= EXERCISE DATA =
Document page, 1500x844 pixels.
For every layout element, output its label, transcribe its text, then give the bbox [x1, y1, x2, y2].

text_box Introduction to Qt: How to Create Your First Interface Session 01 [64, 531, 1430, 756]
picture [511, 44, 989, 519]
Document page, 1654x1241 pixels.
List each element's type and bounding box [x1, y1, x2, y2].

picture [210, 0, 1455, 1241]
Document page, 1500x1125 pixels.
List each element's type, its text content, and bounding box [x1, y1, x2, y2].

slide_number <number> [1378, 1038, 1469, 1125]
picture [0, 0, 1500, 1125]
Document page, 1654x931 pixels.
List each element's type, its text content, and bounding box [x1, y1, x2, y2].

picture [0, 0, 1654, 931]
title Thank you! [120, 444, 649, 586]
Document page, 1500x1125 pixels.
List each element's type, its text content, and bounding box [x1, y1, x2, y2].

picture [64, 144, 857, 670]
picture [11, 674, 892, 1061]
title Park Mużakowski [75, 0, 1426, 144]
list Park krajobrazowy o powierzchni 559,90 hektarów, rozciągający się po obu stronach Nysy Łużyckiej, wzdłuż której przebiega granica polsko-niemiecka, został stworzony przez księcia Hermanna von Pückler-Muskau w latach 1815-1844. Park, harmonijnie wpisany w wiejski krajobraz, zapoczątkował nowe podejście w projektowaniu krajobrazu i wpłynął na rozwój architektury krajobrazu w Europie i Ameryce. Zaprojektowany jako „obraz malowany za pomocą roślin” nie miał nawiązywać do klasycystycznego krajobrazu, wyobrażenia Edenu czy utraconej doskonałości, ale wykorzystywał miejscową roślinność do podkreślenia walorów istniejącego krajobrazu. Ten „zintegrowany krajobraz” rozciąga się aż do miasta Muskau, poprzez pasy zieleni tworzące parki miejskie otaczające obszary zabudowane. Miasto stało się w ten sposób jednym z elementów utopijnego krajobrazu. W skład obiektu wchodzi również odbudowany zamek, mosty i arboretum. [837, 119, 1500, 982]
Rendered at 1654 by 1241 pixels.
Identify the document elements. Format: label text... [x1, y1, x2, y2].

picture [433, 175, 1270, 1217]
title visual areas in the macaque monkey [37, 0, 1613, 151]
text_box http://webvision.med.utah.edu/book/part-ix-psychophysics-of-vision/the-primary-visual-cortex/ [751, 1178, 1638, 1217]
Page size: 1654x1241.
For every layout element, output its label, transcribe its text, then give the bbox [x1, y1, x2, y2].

= EXERCISE DETAILS =
Write out every line of the listing above word for word.

= OUTPUT FOR THIS EXERCISE =
Document page, 1500x844 pixels.
For every layout element, output its label, transcribe its text, then give the bbox [x1, y1, x2, y2].

text_box Introduction to Qt: How to Create Your First Interface Session 01 [64, 531, 1430, 756]
picture [511, 44, 989, 519]
Document page, 1654x1241 pixels.
List each element's type and bounding box [x1, y1, x2, y2].

picture [210, 0, 1455, 1241]
Document page, 1500x1125 pixels.
List each element's type, its text content, and bounding box [x1, y1, x2, y2].

slide_number <number> [1378, 1038, 1469, 1125]
picture [0, 0, 1500, 1125]
Document page, 1654x931 pixels.
List each element's type, its text content, and bounding box [x1, y1, x2, y2].

picture [0, 0, 1654, 931]
title Thank you! [120, 444, 649, 586]
Document page, 1500x1125 pixels.
List each element's type, its text content, and bounding box [x1, y1, x2, y2].

picture [64, 144, 857, 670]
picture [11, 674, 892, 1061]
title Park Mużakowski [75, 0, 1426, 144]
list Park krajobrazowy o powierzchni 559,90 hektarów, rozciągający się po obu stronach Nysy Łużyckiej, wzdłuż której przebiega granica polsko-niemiecka, został stworzony przez księcia Hermanna von Pückler-Muskau w latach 1815-1844. Park, harmonijnie wpisany w wiejski krajobraz, zapoczątkował nowe podejście w projektowaniu krajobrazu i wpłynął na rozwój architektury krajobrazu w Europie i Ameryce. Zaprojektowany jako „obraz malowany za pomocą roślin” nie miał nawiązywać do klasycystycznego krajobrazu, wyobrażenia Edenu czy utraconej doskonałości, ale wykorzystywał miejscową roślinność do podkreślenia walorów istniejącego krajobrazu. Ten „zintegrowany krajobraz” rozciąga się aż do miasta Muskau, poprzez pasy zieleni tworzące parki miejskie otaczające obszary zabudowane. Miasto stało się w ten sposób jednym z elementów utopijnego krajobrazu. W skład obiektu wchodzi również odbudowany zamek, mosty i arboretum. [837, 119, 1500, 982]
Rendered at 1654 by 1241 pixels.
Identify the document elements. Format: label text... [x1, y1, x2, y2].

picture [433, 175, 1270, 1217]
title visual areas in the macaque monkey [37, 0, 1613, 151]
text_box http://webvision.med.utah.edu/book/part-ix-psychophysics-of-vision/the-primary-visual-cortex/ [751, 1178, 1638, 1217]
Page size: 1654x1241.
For every layout element, output its label, transcribe its text, then give the bbox [x1, y1, x2, y2].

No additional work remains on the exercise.